START SUPPLIED ENTRIES
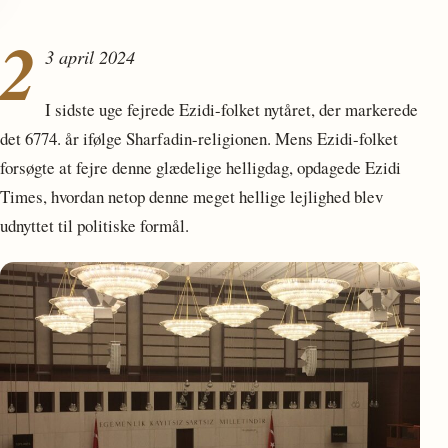
2
3 april 2024
I sidste uge fejrede Ezidi-folket nytåret, der markerede
det 6774. år ifølge Sharfadin-religionen. Mens Ezidi-folket
forsøgte at fejre denne glædelige helligdag, opdagede Ezidi
Times, hvordan netop denne meget hellige lejlighed blev
udnyttet til politiske formål.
END SUPPLIED ENTRIES
[TO-DO ITEM] Each record above goes into the copy word for word; the pictures do not.

[TASK ANSWER]
2
3 april 2024
I sidste uge fejrede Ezidi-folket nytåret, der markerede
det 6774. år ifølge Sharfadin-religionen. Mens Ezidi-folket
forsøgte at fejre denne glædelige helligdag, opdagede Ezidi
Times, hvordan netop denne meget hellige lejlighed blev
udnyttet til politiske formål.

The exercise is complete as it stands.